Pedro Barrancos

Personal information
- Full name: Pedro José Barrancos Miras
- Date of birth: 10 March 1988 (age 38)
- Place of birth: Murcia, Spain
- Height: 1.81 m (5 ft 11+1⁄2 in)
- Position: Forward

Team information
- Current team: Orihuela

Youth career
- Murcia

Senior career*
- Years: Team / Apps / (Gls)
- 2006: Murcia / 1 / (0)
- 2005–2007: Murcia B / 2 / (0)
- 2007–2008: Sangonera / 32 / (7)
- 2008–2010: Murcia B / 60 / (4)
- 2010–2012: Granada / 0 / (0)
- 2011: → Logroñés (loan) / 2 / (1)
- 2012: → Cádiz (loan) / 1 / (0)
- 2012: → Caravaca (loan) / 14 / (1)
- 2012–2013: UCAM Murcia / 7 / (0)
- 2013: Iraklis Psachna / 14 / (1)
- 2013–2014: UCAM Murcia / 28 / (8)
- 2014–2015: Arroyo / 20 / (1)
- 2015–: Orihuela / 0 / (0)

= Pedro Barrancos =

Spanish footballer

Pedro José Barrancos Miras (born 10 March 1988) is a Spanish professional footballer who plays for Orihuela CF as a forward.

==Club career==
Born in Murcia, Barrancos was a Real Murcia youth graduate. On 17 June 2006, without even appearing for the reserves he made his professional debut, playing the last 16 minutes of a 0–1 away loss against Sporting de Gijón in the Segunda División.

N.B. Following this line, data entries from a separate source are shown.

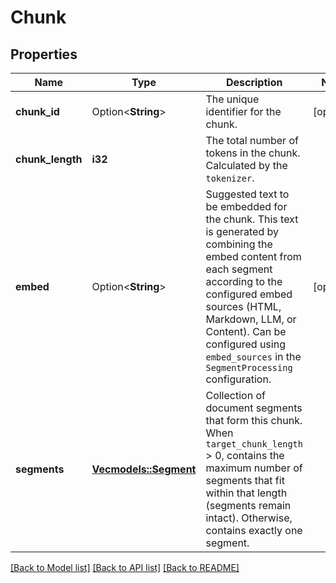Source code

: # Chunk

## Properties

Name | Type | Description | Notes
------------ | ------------- | ------------- | -------------
**chunk_id** | Option<**String**> | The unique identifier for the chunk. | [optional]
**chunk_length** | **i32** | The total number of tokens in the chunk. Calculated by the `tokenizer`. | 
**embed** | Option<**String**> | Suggested text to be embedded for the chunk. This text is generated by combining the embed content from each segment according to the configured embed sources (HTML, Markdown, LLM, or Content). Can be configured using `embed_sources` in the `SegmentProcessing` configuration. | [optional]
**segments** | [**Vec<models::Segment>**](Segment.md) | Collection of document segments that form this chunk. When `target_chunk_length` > 0, contains the maximum number of segments that fit within that length (segments remain intact). Otherwise, contains exactly one segment. | 

[[Back to Model list]](../README.md#documentation-for-models) [[Back to API list]](../README.md#documentation-for-api-endpoints) [[Back to README]](../README.md)


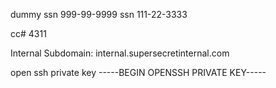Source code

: dummy ssn 999-99-9999
ssn 111-22-3333

cc# 4311

Internal Subdomain: internal.supersecretinternal.com

open ssh private key -----BEGIN OPENSSH PRIVATE KEY-----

In the 2008 summer Barrancos was loaned to Tercera División's Sangonera Atlético CF, appearing regularly and winning promotion at the end of the campaign. On 16 June 2010, he signed a four-year deal with Granada CF, newly promoted to the second level.

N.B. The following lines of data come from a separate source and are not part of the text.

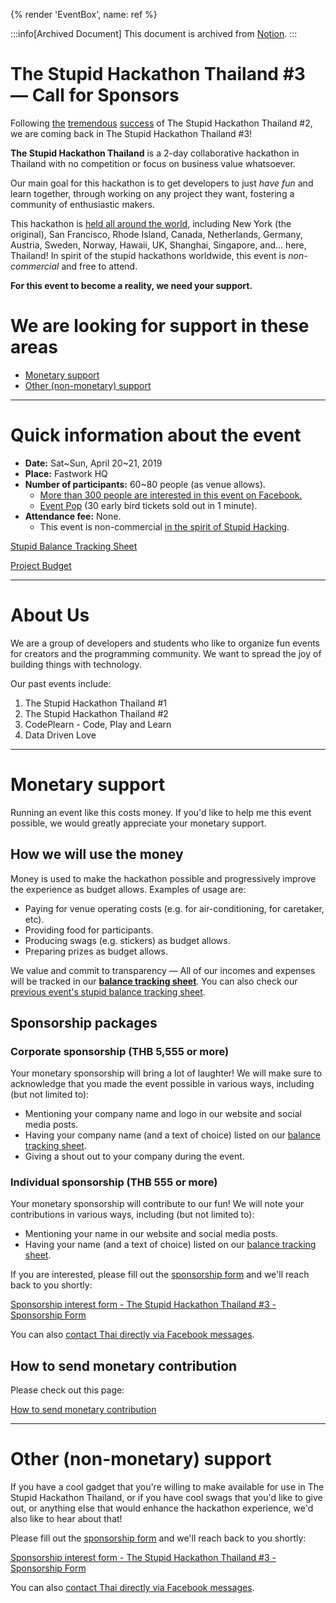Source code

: {% render 'EventBox', name: ref %}

:::info[Archived Document]
This document is archived from [Notion](https://stupidhackth3.notion.site/The-Stupid-Hackathon-Thailand-3-Call-for-Sponsors-c4c24cb112534d498695e418975d480c).
:::

# The Stupid Hackathon Thailand #3 — Call for Sponsors

Following [the](https://blog.rayriffy.com/review-the-stupid-hackathon-th-2/) [tremendous](https://medium.com/teamappman/%E0%B8%A1%E0%B8%B2%E0%B9%80%E0%B8%A5%E0%B9%88%E0%B8%B2%E0%B8%87%E0%B8%B2%E0%B8%99-the-stupid-hackathon-thailand-2-%E0%B9%83%E0%B8%AB%E0%B9%89%E0%B8%AD%E0%B9%88%E0%B8%B2%E0%B8%99%E0%B8%81%E0%B8%B1%E0%B8%99%E0%B8%84%E0%B9%88%E0%B8%B0-a6310bbe47e4) [success](https://gitlab.com/StupidHackTH/3/wikis/StupidHackTH2-Feedback) of The Stupid Hackathon Thailand #2, we are coming back in The Stupid Hackathon Thailand #3!

**The Stupid Hackathon Thailand** is a 2-day collaborative hackathon in Thailand with no competition or focus on business value whatsoever.

Our main goal for this hackathon is to get developers to just *have fun* and learn together, through working on any project they want, fostering a community of enthusiastic makers.

This hackathon is [held all around the world](https://gist.github.com/cheeaun/c3fe6cbb11aef1e146a3474dccf63b87), including New York (the original), San Francisco, Rhode Island, Canada, Netherlands, Germany, Austria, Sweden, Norway, Hawaii, UK, Shanghai, Singapore, and… here, Thailand! In spirit of the stupid hackathons worldwide, this event is *non-commercial* and free to attend.

**For this event to become a reality, we need your support.**

# **We are looking for support in these areas**

- [Monetary support](#monetary-support)
- [Other (non-monetary) support](#other-non-monetary-support)

---

# Quick information about the event

- **Date:** Sat~Sun, April 20~21, 2019
- **Place:** Fastwork HQ
- **Number of participants:** 60~80 people (as venue allows).
    - [More than 300 people are interested in this event on Facebook.](https://www.facebook.com/events/605045143239700/)
    - [Event Pop](https://www.eventpop.me/e/5646-555555555555555555555555555555555555555555555555555555555555555555555555555555555555555555555555555555555555555555555555555555555555555555555555555555) (30 early bird tickets sold out in 1 minute).
- **Attendance fee:** None.
    - This event is non-commercial [in the spirit of Stupid Hacking](http://stupidhackathon.github.io).

[Stupid Balance Tracking Sheet](https://www.notion.so/Stupid-Balance-Tracking-Sheet-f33d403a1db94bd8945525ccf452c2e0?pvs=21)

[Project Budget](https://www.notion.so/Project-Budget-7478a50448d844efbeb88f9c43dcfc7d?pvs=21)

---

# About Us

We are a group of developers and students who like to organize fun events for creators and the programming community. We want to spread the joy of building things with technology.

Our past events include:

1. The Stupid Hackathon Thailand #1
2. The Stupid Hackathon Thailand #2
3. CodePlearn - Code, Play and Learn
4. Data Driven Love

---

# Monetary support

Running an event like this costs money. If you'd like to help me this event possible, we would greatly appreciate your monetary support.

## How we will use the money

Money is used to make the hackathon possible and progressively improve the experience as budget allows. Examples of usage are:

- Paying for venue operating costs (e.g. for air-conditioning, for caretaker, etc).
- Providing food for participants.
- Producing swags (e.g. stickers) as budget allows.
- Preparing prizes as budget allows.

We value and commit to transparency — All of our incomes and expenses will be tracked in our [**balance tracking sheet**](https://www.notion.so/Stupid-Balance-Tracking-Sheet-f33d403a1db94bd8945525ccf452c2e0?pvs=21). You can also check our [previous event's stupid balance tracking sheet](https://docs.google.com/spreadsheets/d/11QtOidKwo30pvibBgYHORpFkSNP9kZi7xnJmcsRGX6s/edit#gid=0).

## Sponsorship packages

### Corporate sponsorship (THB 5,555 or more)

Your monetary sponsorship will bring a lot of laughter! We will make sure to acknowledge that you made the event possible in various ways, including (but not limited to):

- Mentioning your company name and logo in our website and social media posts.
- Having your company name (and a text of choice) listed on our [balance tracking sheet](https://www.notion.so/Stupid-Balance-Tracking-Sheet-f33d403a1db94bd8945525ccf452c2e0?pvs=21).
- Giving a shout out to your company during the event.

### Individual sponsorship (THB 555 or more)

Your monetary sponsorship will contribute to our fun! We will note your contributions in various ways, including (but not limited to):

- Mentioning your name in our website and social media posts.
- Having your name (and a text of choice) listed on our [balance tracking sheet](https://www.notion.so/Stupid-Balance-Tracking-Sheet-f33d403a1db94bd8945525ccf452c2e0?pvs=21).

If you are interested, please fill out the [sponsorship form](https://airtable.com/shrjJht6OGAdEtWbI) and we'll reach back to you shortly:

[Sponsorship interest form - The Stupid Hackathon Thailand #3 - Sponsorship Form](https://airtable.com/shrjJht6OGAdEtWbI)

You can also [contact Thai directly via Facebook messages](https://m.me/dtinth).

## How to send monetary contribution

Please check out this page:

[How to send monetary contribution](https://www.notion.so/How-to-send-monetary-contribution-7fe796e0c23e43ce9b39e76106795a6f?pvs=21)

---

# Other (non-monetary) support

If you have a cool gadget that you're willing to make available for use in The Stupid Hackathon Thailand, or if you have cool swags that you'd like to give out, or anything else that would enhance the hackathon experience, we'd also like to hear about that!

Please fill out the [sponsorship form](https://airtable.com/shrjJht6OGAdEtWbI) and we'll reach back to you shortly:

[Sponsorship interest form - The Stupid Hackathon Thailand #3 - Sponsorship Form](https://airtable.com/shrjJht6OGAdEtWbI)

You can also [contact Thai directly via Facebook messages](https://m.me/dtinth).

After appearing only in a Copa del Rey match against Real Betis for the Andalusians, Barrancos was loaned to Segunda División B club UD Logroñés on 28 December, until the end of the season. He subsequently served another temporary spell at Cádiz CF and Caravaca CF, and on 1 August 2012 he rescinded his link, joining UCAM Murcia CF a day later.

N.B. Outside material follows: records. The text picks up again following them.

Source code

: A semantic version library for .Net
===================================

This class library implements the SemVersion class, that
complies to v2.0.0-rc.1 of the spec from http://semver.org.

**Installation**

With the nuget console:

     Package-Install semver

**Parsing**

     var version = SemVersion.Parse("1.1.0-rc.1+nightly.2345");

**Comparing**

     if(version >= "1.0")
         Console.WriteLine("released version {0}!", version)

On 9 January 2013 Barrancos moved abroad for the first time in his career, joining Greek Football League side Iraklis Psachna F.C. In June, however, he returned to his native country and joined former club UCAM Murcia, now in the fourth level.

On 20 July 2014 Barrancos moved to Arroyo CP, in the third division. In January of the following year he rescinded his link and moved to fourth level's Orihuela CF.